** Exercise requirements **
Copy every row below that contains the string "CAREER", and leave out all the others. Case counts.

** Provided data **
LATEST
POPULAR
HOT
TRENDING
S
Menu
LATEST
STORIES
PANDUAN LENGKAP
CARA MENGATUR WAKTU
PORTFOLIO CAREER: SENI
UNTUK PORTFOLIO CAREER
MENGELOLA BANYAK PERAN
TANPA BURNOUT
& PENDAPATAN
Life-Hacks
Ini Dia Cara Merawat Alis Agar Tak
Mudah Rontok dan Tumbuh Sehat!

---

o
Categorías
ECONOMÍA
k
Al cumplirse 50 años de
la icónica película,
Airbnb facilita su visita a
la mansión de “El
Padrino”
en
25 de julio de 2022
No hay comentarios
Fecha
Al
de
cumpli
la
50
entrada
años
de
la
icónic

** Answer space **
PORTFOLIO CAREER: SENI
UNTUK PORTFOLIO CAREER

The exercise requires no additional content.